Data excerpts:
· · · · · · ·
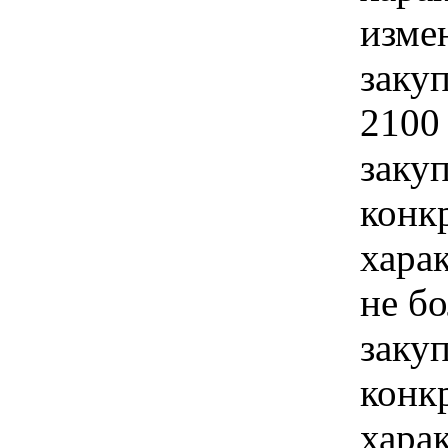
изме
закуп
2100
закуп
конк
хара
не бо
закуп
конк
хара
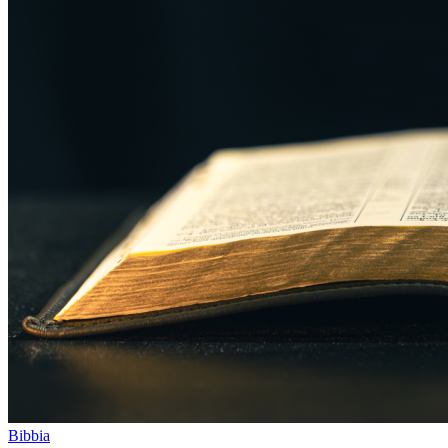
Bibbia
· · · · · · ·
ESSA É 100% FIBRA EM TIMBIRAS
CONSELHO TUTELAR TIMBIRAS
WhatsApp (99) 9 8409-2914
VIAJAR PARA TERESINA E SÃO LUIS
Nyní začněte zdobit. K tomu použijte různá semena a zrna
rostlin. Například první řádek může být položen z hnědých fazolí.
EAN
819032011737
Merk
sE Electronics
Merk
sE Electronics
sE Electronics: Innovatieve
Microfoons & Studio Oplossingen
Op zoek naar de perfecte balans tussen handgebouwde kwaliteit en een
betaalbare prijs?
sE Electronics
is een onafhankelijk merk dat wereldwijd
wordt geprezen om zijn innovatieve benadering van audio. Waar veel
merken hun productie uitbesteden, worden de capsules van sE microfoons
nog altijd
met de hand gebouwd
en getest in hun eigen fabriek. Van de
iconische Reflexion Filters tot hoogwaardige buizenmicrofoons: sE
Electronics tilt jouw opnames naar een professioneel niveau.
· · · · · · ·
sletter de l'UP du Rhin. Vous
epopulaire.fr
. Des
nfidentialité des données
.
· · · · · · ·
Task requirements: Copy out the lines of the records above, from the line with "ESSA É 100% FIBRA EM TIMBIRAS" up to and including the line with "Electronics tilt jouw", reproducing each one character for character.

Output of the exercise:
ESSA É 100% FIBRA EM TIMBIRAS
CONSELHO TUTELAR TIMBIRAS
WhatsApp (99) 9 8409-2914
VIAJAR PARA TERESINA E SÃO LUIS
Nyní začněte zdobit. K tomu použijte různá semena a zrna
rostlin. Například první řádek může být položen z hnědých fazolí.
EAN
819032011737
Merk
sE Electronics
Merk
sE Electronics
sE Electronics: Innovatieve
Microfoons & Studio Oplossingen
Op zoek naar de perfecte balans tussen handgebouwde kwaliteit en een
betaalbare prijs?
sE Electronics
is een onafhankelijk merk dat wereldwijd
wordt geprezen om zijn innovatieve benadering van audio. Waar veel
merken hun productie uitbesteden, worden de capsules van sE microfoons
nog altijd
met de hand gebouwd
en getest in hun eigen fabriek. Van de
iconische Reflexion Filters tot hoogwaardige buizenmicrofoons: sE
Electronics tilt jouw opnames naar een professioneel niveau.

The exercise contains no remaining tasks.